## BERDASARKAN INFORMASI
(a) Jawab pertanyaan berikut berdasarkan teks tentang gerhana di Borobudur.
(i) Candi itu berasal dari abad ke berapa?
(ii) Sudah berapa kali monumen di bukit itu bersentuhan dengan gerhana yang sempurna?
(iii) Menurut teks, dengan cara apa waktu dapat diterangkan?
(b) Lanjutkan teks tentang gerhana di Borobudur mulai dari kalimat terakhirnya.

## TEKS BACAAN
PATUNG-patung Budha dalam stupa itu seakan tiba-tiba saja
membisu. Batu itu telah berada di sana berabad-abad, di
Borobudur, tak bergerak. Tapi ketika gerhana itu terjadi, dan
cahaya redup yang aneh jatuh sampai ke pelosok bukit, kebisuan
itu serasa mendadak. Terkesiap.
Apakah yang terjadi sebenarnya? Mungkin segala-galanya. Tapi,
mungkin juga, hanya isyarat waktu. Langit begitu jauh dan begitu
purba. Juga siklus yang tak terperikan yang diatur secara antah
berantah itu: candi dari abad ke-9 ini, yang hadir di antara
kita kini, telah menyaksikan kejadian yang sama tiga setengah
abad yang lewat. Juga tiga abad lebih sebelumnya, dan tiga abad
lebih sebelumnya lagi.
Empat kali: sebanyak itu sudah monumen hitam di bukit itu
bersentuhan dengan gerhana yang demikian sempurna -- ketika
gelap jatuh di siang dan suhu turun mendadak. Empat kali: sebuah
angka kecil. Namun tiap kali ratusan tahun tenggelam, jutaan
nyawa meninggalkan dunia, dan puluhan bencana, perang atau juga
saat-saat bahagia terjadi.
Waktu, ternyata, tak dapat direduksikan. Ia bukan hanya deretan
detik, satuan tahun. Ia tak sepenuhnya dapat diterangkan,
kecuali dengan menyaksikan apa yang fana.
Dan apakah yang fana? Apakah kita? Jawabannya barangkali ketus,
barangkali pula ringan: makhluk yang tak terlihat dari ufuk
angkasa luar, penghuni di bawah sebuah candi tua yang -- bila
dihitung dengan kurun astronomi -- sebenarnya masih bayi. Cuma 4
x GMT.
Dengan kata lain, kita cuma debu.
Tak heran bila gerhana yang sedemikian itu jadi peristiwa yang
menggerakkan orang untuk bersembahyang. Tak heran bila ia bisa
menyentuhkan kita dengan apa saja yang membikin hati lebih
merendah.

## DATA YANG DITAMPILKAN
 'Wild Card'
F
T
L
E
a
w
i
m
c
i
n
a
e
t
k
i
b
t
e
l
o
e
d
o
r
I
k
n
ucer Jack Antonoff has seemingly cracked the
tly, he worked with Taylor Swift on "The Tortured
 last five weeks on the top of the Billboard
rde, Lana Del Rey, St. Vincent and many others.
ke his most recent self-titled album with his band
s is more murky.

## JAWABAN LATIHAN
(a)
(i) Abad ke-9.
(ii) Empat kali.
(iii) Dengan menyaksikan apa yang fana.

(b)
Sebab yang pasti kita tak tahu di manakah kita pada saat gerhana
matahari sebelum ini, tiga tahun sebelum Sultan Agung berangkat,
dari dekat dusun ini, untuk menyerbu Jakarta. Kita juga tak tahu
akan di manakah kita pada gerhana yang sama di masa datang
ketika GMT kelima datang di Borobudur.
Jarak antara abad ke-17 dan abad ke-20 adalah jarak yang
panjang, biarpun dikaitkan dengan beberapa catatan sejarah.
Teramat banyak yang tanpa jejak, teramat banyak yang tak
diketahui.
Sebaliknya, jarak antara abad ke-20 dan abad ke-23 juga tak
dapat dibayangkan, betapa pun bantuan Herman Kahn. Perubahan
begitu cepat. Bumi kian tak dapat diperhitungkan. Kisah-kisah
science fiction kian menyajikan imajinasi yang ganjil. Kita
mungkin akan bersua dengan E.T., atau kita akan hancur seperti
penghuni planet Krypton dalam dongeng Superman.
Apa pun yang akan tiba, pada akhirnya kita -- orang-orang yang
mengincarkan teropong bintang, orang-orang yang ketakutan
digiring hansip, menteri yang berdiri di samping stupa, nelayan
yang dicegah turun ke laut, turis yang membayar untuk sensasi --
semua ini hanya sekerumunan titik yang singkat. Dan Chairil
Anwar menulis, dengan satu kalimat yang kemudian termashur,
"Hidup hanya menunda kekalahan".
Hanya menunda kekalahan? Artinya: suatu aksiden yang tanpa makna
apa-apa, kecuali saksi keakbaran Yang Mencipta?
Disitulah letak soalnya. Sesuatu yang tanpa makna akan lebih
menyedihkan daripada sebuah lokomotif tua. Sang loko tua
setidaknya bisa membawa kita menyaksikan hutan Cepu --
memberikan hiburan. Ia bukan sesuatu yang berlebih.
Maka barangkali karena itu sepanjang riwayatnya manusia pun
mencari sintesa, antara kerendahan hati untuk mengaku sebagai
debu dan rasa tidak ingin untuk hanya jadi produk yang tanpa
nilai. Agama pun kemudian memberi jawab, ketika kehadiran kita
dikaitkan dengan Tuhan. Bukan sekadar Yang Mahakuasa, tapi juga
Maha Pengasih.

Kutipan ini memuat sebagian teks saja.